▸ TASK TO COMPLETE
Reproduce the "Chubby feral thread" text below word for word, in full.

▸ QUOTED TEXT
# Chubby feral thread



## Soobel (Aug 10, 2019)

I have nothing against anthro furries, i have some species and characters and have drawn them and written literature about them (only in estonian)
But nowdays i draw more four-legged (feral?) ones, some of them are sapient, some maybe not. So i thought there must be some groups around in Deviantart or somewhere related to fat ferals but i cant find any. Can anybody suggest some fat feral group or furry group where are four-legged characters accepted?

Some examples


----------



## Fallowfox (Aug 11, 2019)

I certainly didn't realise this was a thing!


----------



## Fallowfox (Aug 11, 2019)

I know this is a double post, but are you familiar with Henri Rousseau?


----------



## Soobel (Aug 13, 2019)

Yes i remember him, next time i forgot him until someone remember him again  I like his art. I dont copy him too but this one went rather close right?


----------



## Fallowfox (Aug 13, 2019)

So I think you should try painting some tapirs.


----------



## Simo (Aug 13, 2019)

Arctic foxes can be pretty round...as can raccoons


----------



## Soobel (Feb 21, 2020)

Bomb horse.


----------



## Xitheon (Feb 21, 2020)

Chubby feral style animals? Pigs, duh.


----------



## Noodles (Feb 23, 2020)

OH I LOVE these! your art is so cool!


----------

▸ DATASET SECTION
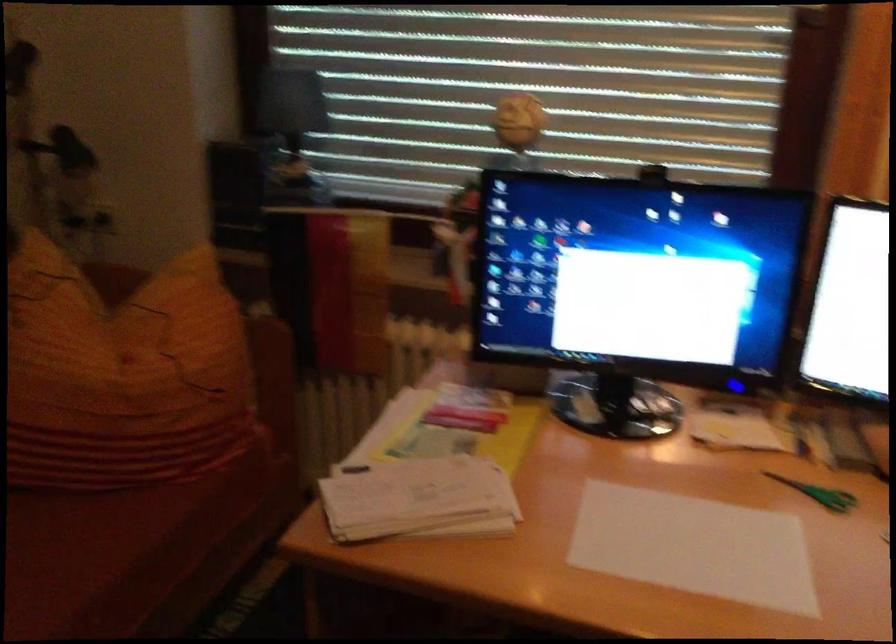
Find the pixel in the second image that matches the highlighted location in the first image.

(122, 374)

▸ OUTPUT
# Chubby feral thread



## Soobel (Aug 10, 2019)

I have nothing against anthro furries, i have some species and characters and have drawn them and written literature about them (only in estonian)
But nowdays i draw more four-legged (feral?) ones, some of them are sapient, some maybe not. So i thought there must be some groups around in Deviantart or somewhere related to fat ferals but i cant find any. Can anybody suggest some fat feral group or furry group where are four-legged characters accepted?

Some examples


----------



## Fallowfox (Aug 11, 2019)

I certainly didn't realise this was a thing!


----------



## Fallowfox (Aug 11, 2019)

I know this is a double post, but are you familiar with Henri Rousseau?


----------



## Soobel (Aug 13, 2019)

Yes i remember him, next time i forgot him until someone remember him again  I like his art. I dont copy him too but this one went rather close right?


----------



## Fallowfox (Aug 13, 2019)

So I think you should try painting some tapirs.


----------



## Simo (Aug 13, 2019)

Arctic foxes can be pretty round...as can raccoons


----------



## Soobel (Feb 21, 2020)

Bomb horse.


----------



## Xitheon (Feb 21, 2020)

Chubby feral style animals? Pigs, duh.


----------



## Noodles (Feb 23, 2020)

OH I LOVE these! your art is so cool!


----------